→ Dataset excerpts:

-- Opening Marker --

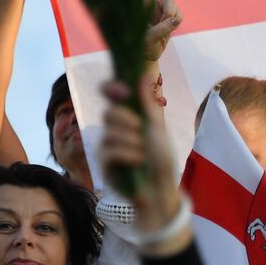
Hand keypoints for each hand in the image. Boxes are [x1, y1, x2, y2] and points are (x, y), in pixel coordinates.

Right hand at [100, 76, 179, 226]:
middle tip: (139, 129)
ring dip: (131, 141)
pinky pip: (109, 151)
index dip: (111, 88)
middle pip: (109, 113)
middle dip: (126, 119)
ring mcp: (108, 147)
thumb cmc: (161, 160)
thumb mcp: (158, 130)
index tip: (121, 90)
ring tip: (143, 152)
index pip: (111, 97)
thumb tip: (144, 75)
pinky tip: (137, 161)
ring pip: (110, 133)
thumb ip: (148, 105)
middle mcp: (115, 130)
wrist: (161, 189)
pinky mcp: (105, 165)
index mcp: (129, 118)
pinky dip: (127, 154)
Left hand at [144, 0, 182, 63]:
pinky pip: (178, 16)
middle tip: (166, 26)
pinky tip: (169, 30)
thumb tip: (176, 20)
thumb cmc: (141, 46)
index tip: (162, 23)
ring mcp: (160, 12)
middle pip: (170, 1)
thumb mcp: (149, 39)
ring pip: (175, 8)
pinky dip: (177, 22)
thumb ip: (162, 29)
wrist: (146, 55)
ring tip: (166, 30)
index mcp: (142, 7)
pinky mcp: (167, 19)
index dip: (165, 10)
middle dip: (171, 14)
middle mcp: (151, 7)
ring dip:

-- Closing Marker --

→ What you should do: Reproduce the final stretch of the data above: every line from the one holding "pinky dip: (177, 22)" through the end, inclusive, exactly as written and nothing else.

→ Expected answer:
pinky dip: (177, 22)
thumb ip: (162, 29)
wrist: (146, 55)
ring tip: (166, 30)
index mcp: (142, 7)
pinky mcp: (167, 19)
index dip: (165, 10)
middle dip: (171, 14)
middle mcp: (151, 7)
ring dip:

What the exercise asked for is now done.